## WHAT YOU SHOULD DO
Look below for the line containing "Table 2. Classical" and the line containing "Fig. 3. The", then set down both and every line between them exactly, without pictures.

(EXCERPTED RECORDS Opens)

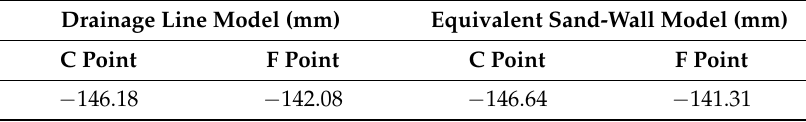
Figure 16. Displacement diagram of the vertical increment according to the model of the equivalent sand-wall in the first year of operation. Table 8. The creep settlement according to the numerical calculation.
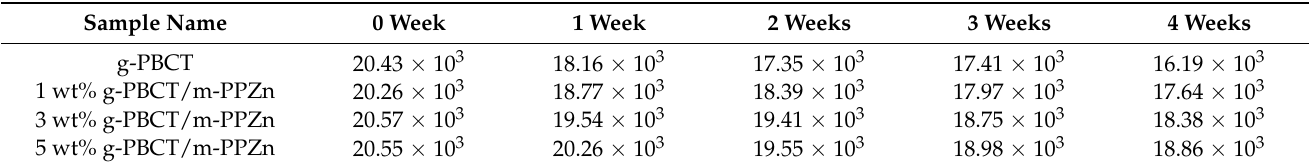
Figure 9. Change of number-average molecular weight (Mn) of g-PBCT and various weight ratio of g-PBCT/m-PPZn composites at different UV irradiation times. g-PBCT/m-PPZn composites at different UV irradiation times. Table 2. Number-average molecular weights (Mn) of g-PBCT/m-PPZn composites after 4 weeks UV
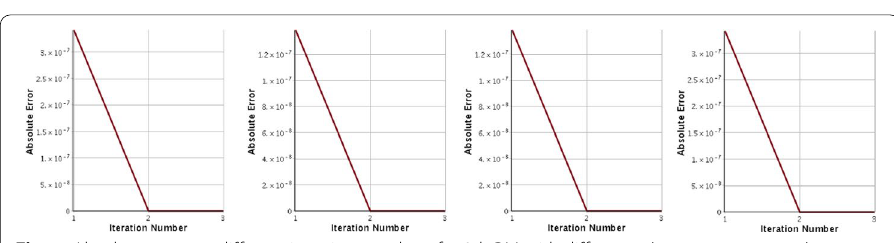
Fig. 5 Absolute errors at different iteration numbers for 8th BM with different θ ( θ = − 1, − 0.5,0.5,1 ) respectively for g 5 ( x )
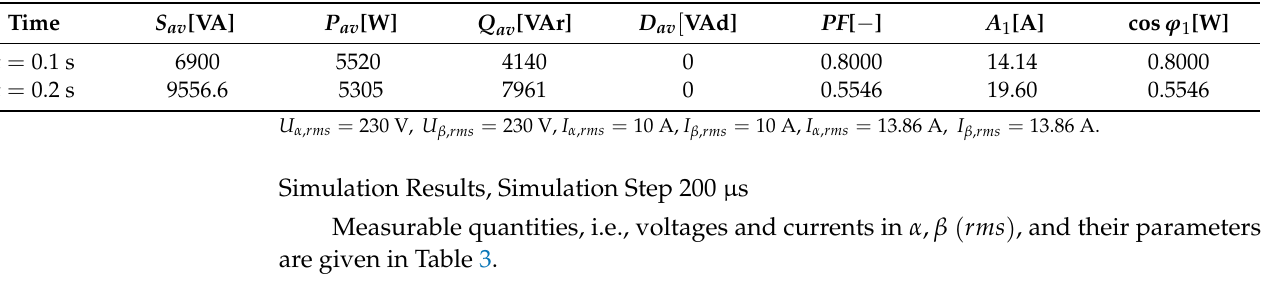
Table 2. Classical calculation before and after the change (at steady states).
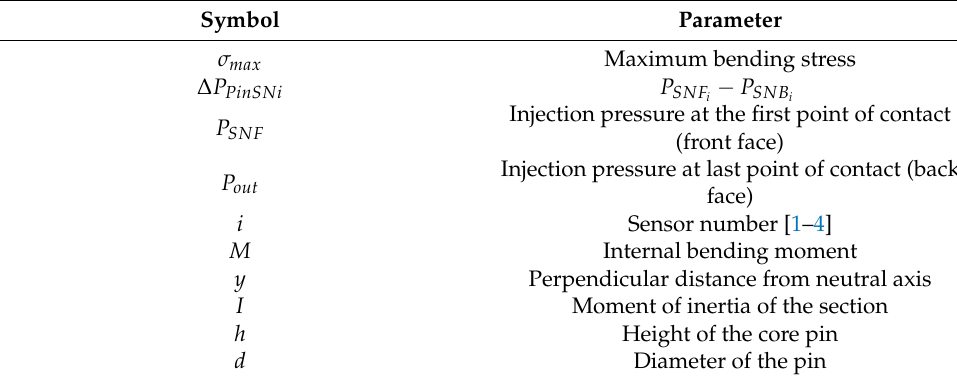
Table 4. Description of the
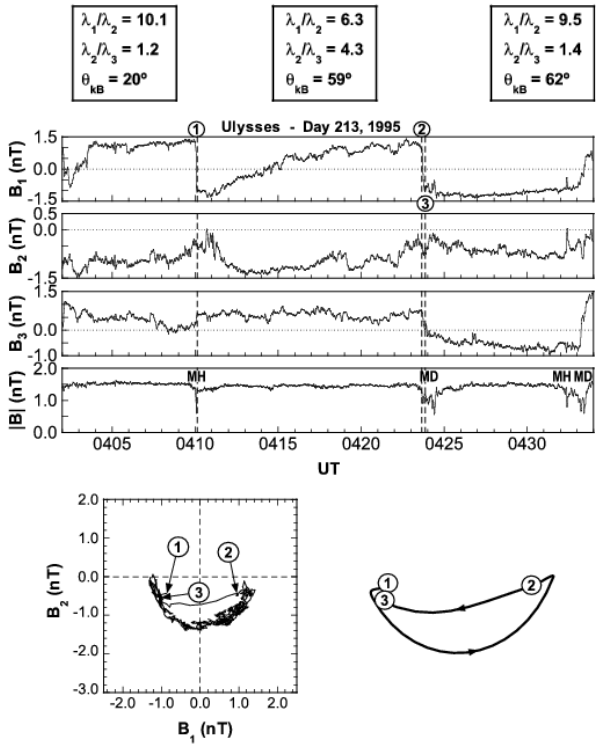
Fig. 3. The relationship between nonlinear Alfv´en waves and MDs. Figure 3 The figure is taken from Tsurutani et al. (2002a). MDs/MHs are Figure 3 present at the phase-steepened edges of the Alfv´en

(EXCERPTED RECORDS Closes)
(EXCERPTED RECORDS Opens)

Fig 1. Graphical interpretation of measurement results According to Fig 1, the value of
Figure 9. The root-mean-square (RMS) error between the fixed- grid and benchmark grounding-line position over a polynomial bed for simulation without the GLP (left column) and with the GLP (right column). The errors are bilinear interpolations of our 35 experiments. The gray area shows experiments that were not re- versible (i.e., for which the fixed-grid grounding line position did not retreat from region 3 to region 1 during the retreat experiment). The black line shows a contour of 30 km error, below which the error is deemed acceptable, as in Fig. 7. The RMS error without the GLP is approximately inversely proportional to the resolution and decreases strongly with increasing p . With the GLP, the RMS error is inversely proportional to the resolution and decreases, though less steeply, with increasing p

(EXCERPTED RECORDS Closes)
(EXCERPTED RECORDS Opens)

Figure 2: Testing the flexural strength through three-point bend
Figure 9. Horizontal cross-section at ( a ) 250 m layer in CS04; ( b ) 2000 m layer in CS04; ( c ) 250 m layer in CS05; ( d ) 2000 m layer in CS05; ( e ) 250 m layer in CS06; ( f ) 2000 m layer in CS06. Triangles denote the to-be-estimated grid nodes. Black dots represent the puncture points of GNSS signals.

(EXCERPTED RECORDS Closes)

## WRITTEN RESPONSE
Table 2. Classical calculation before and after the change (at steady states).
Table 4. Description of the
Fig. 3. The relationship between nonlinear Alfv´en waves and MDs. Figure 3 The figure is taken from Tsurutani et al. (2002a). MDs/MHs are Figure 3 present at the phase-steepened edges of the Alfv´en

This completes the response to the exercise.